Two years from the date of the accident under 735 ILCS 5/13-202 for personal injury claims. Property damage runs four years. Wrongful death runs two years from the date of death under 740 ILCS 180/2. If a city, county, or state agency is involved, the deadline can shorten to one year under 745 ILCS 10/8-101. Don’t wait — investigation and record collection take time.
What if I refused medical attention at the scene and now I’m in pain?
Get evaluated now. Refusing the ambulance at the scene is documented in the crash report, but it does not forfeit your claim. Many serious injuries — concussion, whiplash, disc herniation — present hours or days after the impact because adrenaline masks the initial symptoms. Tell the treating provider exactly when symptoms started, and have it documented in the medical record.
Should I talk to my own insurance company?
Yes — every Illinois auto policy has a cooperation clause requiring you to notify your own insurer of an accident. Be factual and brief.

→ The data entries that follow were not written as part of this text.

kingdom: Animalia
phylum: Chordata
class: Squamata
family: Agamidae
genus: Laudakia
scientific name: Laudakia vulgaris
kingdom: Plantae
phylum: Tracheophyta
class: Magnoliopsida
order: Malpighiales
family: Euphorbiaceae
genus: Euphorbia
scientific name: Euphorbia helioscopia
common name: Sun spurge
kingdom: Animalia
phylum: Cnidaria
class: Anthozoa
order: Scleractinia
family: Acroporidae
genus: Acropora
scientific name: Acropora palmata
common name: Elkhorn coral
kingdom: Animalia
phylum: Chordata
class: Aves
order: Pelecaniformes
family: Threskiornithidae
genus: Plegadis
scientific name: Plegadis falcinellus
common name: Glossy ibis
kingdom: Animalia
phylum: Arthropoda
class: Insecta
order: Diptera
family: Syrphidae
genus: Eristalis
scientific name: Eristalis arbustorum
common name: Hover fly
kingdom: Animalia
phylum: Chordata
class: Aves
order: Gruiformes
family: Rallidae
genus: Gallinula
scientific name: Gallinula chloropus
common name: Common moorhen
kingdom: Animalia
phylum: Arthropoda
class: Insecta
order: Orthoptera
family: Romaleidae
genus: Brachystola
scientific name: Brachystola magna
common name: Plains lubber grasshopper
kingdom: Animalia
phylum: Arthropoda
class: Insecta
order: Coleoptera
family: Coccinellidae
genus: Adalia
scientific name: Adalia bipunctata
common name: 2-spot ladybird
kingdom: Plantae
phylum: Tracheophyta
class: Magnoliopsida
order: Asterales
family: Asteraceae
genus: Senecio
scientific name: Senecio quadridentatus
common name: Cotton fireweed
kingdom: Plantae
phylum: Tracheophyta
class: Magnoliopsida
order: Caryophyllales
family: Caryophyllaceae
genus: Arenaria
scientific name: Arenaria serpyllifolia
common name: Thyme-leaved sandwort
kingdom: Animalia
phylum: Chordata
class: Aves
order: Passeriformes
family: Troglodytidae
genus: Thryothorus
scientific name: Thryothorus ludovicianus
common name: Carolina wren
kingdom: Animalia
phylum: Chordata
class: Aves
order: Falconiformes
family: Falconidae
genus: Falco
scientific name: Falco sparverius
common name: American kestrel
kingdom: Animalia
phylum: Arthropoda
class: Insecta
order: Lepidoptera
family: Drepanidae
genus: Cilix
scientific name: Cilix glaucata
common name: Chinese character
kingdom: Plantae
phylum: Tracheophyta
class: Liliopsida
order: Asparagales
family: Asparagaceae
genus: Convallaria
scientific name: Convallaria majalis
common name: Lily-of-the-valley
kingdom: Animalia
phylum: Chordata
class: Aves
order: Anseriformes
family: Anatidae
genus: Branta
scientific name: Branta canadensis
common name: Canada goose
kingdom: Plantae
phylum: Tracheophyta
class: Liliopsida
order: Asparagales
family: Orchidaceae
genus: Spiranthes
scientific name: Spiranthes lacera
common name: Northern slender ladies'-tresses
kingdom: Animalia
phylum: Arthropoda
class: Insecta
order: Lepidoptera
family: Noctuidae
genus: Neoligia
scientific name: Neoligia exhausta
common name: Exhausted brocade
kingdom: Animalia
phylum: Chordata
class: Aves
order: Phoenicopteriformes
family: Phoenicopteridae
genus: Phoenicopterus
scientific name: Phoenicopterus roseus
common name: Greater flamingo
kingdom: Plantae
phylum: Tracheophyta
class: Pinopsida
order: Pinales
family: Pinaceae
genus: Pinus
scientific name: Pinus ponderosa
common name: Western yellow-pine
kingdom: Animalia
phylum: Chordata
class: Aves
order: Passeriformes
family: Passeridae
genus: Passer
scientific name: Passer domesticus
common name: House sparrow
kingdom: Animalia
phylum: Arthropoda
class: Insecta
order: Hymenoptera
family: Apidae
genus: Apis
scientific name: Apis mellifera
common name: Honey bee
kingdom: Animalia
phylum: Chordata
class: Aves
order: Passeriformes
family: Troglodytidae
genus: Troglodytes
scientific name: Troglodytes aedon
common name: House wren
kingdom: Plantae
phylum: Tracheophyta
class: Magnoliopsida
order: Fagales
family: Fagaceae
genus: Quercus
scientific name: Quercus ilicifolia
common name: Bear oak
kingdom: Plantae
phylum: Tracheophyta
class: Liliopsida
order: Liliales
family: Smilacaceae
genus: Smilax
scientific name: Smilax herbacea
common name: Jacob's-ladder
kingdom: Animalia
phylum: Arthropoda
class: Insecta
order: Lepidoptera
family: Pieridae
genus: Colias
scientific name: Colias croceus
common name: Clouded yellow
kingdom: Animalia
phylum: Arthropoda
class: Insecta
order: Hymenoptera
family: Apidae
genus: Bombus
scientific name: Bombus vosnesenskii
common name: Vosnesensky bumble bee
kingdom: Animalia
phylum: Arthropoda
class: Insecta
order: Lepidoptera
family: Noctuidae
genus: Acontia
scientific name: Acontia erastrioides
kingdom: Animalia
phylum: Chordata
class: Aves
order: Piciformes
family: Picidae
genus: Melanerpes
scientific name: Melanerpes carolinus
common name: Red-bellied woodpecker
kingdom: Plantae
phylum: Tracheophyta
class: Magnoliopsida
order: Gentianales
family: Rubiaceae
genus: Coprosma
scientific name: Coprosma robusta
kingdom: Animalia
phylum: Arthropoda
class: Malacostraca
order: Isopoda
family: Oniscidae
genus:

If you have UM/UIM coverage and the at-fault driver is uninsured or underinsured, your own carrier may end up paying part of your claim under 215 ILCS 5/143a, which makes the relationship more adversarial than it appears at first.
What if the other driver doesn’t have insurance?
Your own UM (uninsured motorist) coverage steps in to pay for your injuries up to your policy limits. UIM (underinsured motorist) coverage pays the difference between the at-fault driver’s limits and your damages. Both are required on every Illinois auto policy under 215 ILCS 5/143a unless you formally rejected higher UIM coverage in writing. We almost always review the client’s own auto declarations page first because UM/UIM is frequently the largest available source of recovery in serious cases.